### 本文箇所
《落日菴執事の記》 会津八一の学芸の世界へ

和歌・書・東洋美術史研究と多方面に活躍した学藝人・ 会津八一(1881-1956)に関する情報等を発信。

1983年5月2日の毎日新聞夕刊

2020年01月27日 | 日記
1983年5月2日の毎日新聞夕刊が、先日筆者のもとに届けられた。差出人は、喜多上氏のご令弟である。

一面に、高額納税者の名があるのは懐かしさを超えて、苦笑せざるを得ない。

ポーランドの民主化も始まっていた。当時の首相は中曾根康弘氏だった。

話を本題に戻す。
文化欄に30代だった喜多上氏の寄稿、「蘇る 会津八一の書簡 趣味と専門の一致説いた大泉氏宛ての三通が白眉」が掲載されている。

### データセットからの抜粋
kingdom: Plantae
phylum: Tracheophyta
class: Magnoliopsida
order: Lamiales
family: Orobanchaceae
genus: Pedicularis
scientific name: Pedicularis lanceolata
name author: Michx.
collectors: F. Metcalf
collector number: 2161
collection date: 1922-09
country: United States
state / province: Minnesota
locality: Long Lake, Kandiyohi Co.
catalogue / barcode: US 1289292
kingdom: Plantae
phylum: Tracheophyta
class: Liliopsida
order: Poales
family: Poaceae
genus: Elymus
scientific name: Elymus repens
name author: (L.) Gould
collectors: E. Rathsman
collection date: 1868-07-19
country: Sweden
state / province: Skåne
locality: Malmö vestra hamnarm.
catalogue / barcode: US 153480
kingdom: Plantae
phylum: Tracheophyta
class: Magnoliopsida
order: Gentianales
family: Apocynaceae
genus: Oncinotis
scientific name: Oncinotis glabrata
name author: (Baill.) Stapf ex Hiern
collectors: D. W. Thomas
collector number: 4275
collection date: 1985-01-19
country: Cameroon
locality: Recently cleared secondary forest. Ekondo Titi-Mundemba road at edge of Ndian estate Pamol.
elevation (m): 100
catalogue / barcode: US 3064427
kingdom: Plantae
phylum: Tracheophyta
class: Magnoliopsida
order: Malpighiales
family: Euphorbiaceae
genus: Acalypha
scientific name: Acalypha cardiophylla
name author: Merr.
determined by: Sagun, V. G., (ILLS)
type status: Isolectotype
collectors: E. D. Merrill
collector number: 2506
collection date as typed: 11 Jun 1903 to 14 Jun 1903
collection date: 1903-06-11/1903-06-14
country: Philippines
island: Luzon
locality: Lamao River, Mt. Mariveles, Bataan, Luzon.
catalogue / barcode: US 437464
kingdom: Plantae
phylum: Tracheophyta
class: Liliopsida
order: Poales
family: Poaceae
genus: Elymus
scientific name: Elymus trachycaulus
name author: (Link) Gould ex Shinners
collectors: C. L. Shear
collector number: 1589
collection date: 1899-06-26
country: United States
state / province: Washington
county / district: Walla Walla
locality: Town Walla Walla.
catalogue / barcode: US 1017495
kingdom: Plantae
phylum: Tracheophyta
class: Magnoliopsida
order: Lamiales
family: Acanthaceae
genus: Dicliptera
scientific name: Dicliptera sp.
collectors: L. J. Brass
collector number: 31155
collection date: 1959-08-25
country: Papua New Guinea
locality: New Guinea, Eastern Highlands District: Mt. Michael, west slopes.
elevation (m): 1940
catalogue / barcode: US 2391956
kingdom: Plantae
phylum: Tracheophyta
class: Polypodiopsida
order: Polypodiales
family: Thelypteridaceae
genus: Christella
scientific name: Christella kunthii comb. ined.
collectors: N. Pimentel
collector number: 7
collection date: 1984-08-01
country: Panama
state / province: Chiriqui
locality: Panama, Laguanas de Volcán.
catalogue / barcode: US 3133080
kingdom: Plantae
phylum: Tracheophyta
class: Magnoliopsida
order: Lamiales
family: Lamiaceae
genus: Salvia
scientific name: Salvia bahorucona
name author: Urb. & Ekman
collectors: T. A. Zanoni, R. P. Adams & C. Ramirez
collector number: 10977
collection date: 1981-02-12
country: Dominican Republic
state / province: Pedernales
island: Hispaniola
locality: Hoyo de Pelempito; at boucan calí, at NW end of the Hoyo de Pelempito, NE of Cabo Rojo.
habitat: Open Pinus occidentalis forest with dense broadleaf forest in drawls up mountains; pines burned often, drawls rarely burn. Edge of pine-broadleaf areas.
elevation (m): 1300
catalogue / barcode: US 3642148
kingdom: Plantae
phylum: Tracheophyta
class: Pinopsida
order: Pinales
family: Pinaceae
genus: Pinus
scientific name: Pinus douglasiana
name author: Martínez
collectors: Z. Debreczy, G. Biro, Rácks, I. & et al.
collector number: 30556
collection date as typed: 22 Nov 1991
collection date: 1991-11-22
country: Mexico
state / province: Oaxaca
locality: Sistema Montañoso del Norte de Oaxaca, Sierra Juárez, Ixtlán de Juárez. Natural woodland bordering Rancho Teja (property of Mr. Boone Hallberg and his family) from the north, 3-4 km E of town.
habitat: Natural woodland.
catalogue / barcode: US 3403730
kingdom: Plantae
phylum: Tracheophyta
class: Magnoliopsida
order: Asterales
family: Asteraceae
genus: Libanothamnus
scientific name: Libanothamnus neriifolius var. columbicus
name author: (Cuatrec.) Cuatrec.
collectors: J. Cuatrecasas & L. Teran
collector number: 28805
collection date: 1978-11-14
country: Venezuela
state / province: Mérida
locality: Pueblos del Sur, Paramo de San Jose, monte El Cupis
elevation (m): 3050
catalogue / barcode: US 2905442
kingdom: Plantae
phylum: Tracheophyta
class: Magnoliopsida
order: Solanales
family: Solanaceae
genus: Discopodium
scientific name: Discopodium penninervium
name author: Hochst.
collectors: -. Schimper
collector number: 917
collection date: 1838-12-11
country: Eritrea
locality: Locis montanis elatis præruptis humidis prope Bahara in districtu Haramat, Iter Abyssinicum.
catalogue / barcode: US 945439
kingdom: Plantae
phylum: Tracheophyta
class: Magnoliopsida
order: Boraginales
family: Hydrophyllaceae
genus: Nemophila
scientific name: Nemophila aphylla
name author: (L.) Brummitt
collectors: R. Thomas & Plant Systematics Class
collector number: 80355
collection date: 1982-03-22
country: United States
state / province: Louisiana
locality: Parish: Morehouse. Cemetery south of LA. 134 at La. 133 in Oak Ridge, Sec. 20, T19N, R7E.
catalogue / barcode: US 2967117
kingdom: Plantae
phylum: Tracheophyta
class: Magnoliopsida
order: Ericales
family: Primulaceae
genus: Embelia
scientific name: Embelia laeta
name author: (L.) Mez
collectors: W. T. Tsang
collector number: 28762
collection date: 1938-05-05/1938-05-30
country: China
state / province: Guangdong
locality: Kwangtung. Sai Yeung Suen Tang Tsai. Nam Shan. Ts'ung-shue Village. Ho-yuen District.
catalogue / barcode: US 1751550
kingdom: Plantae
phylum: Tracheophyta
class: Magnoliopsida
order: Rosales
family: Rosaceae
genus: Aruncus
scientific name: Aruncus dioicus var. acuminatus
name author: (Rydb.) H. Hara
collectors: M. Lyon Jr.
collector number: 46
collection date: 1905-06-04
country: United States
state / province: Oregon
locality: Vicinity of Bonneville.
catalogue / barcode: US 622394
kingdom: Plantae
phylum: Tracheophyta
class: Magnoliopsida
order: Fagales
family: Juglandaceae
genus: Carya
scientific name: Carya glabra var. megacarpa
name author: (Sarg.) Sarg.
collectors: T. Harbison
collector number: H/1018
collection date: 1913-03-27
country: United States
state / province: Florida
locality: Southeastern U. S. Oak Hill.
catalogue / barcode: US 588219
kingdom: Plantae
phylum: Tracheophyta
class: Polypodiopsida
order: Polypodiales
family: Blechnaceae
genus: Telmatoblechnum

### 担当課題 A
毎日新聞夕刊の日記によると、その新聞を筆者に送った差出人は誰か。
### 担当課題 B
毎日新聞夕刊の日記を、最後の文の後から書き継いでください。
各エントリは、毎日新聞夕刊の日記とは無関係の独立した資料です。

### 課題への回答 A
喜多上氏のご令弟です。

### 課題への回答 B
この寄稿は、會津八一の名書簡として名高い、大正年間の大泉博一郎氏宛の書簡が、八一の高弟であった加藤諄教授の紹介で、早稲田大学坪内博士記念演劇博物館に寄贈されたことを記念したものだった。少し本文を引いてみよう。

・・・学芸の人である前に一個の人間であれ、という人生の平凡な真実を、半生の感慨を込めて説いた。これは、漱石晩年の倫理観につながる・・・

・・・一つの分野に専心し、一定の深さに達すれば、他は推してわかるという。近代の分業主義が引き起こした疎外の中で、八一は人間を分割されないトータルな存在と捉え、趣味の修養に、人格形成と創造の喜びがあると考えた。彼の歌・書・学問が、従来の研究方法や既成の学問の枠内では捉え切れない幅と奥行きをもつのもそのためである。大泉宛て書簡は會津八一の先見性と独自性を余すところなく伝えて、こよなく美しい文章となっている。

喜多氏は、この後、生涯をかけて、大泉書簡を追究し、八一の思想を丸裸にする解釈を示した。この記事はその萌芽なのだろう。

貴重な当時の新聞をご寄贈くださった喜多立氏に心より感謝申し上げたい。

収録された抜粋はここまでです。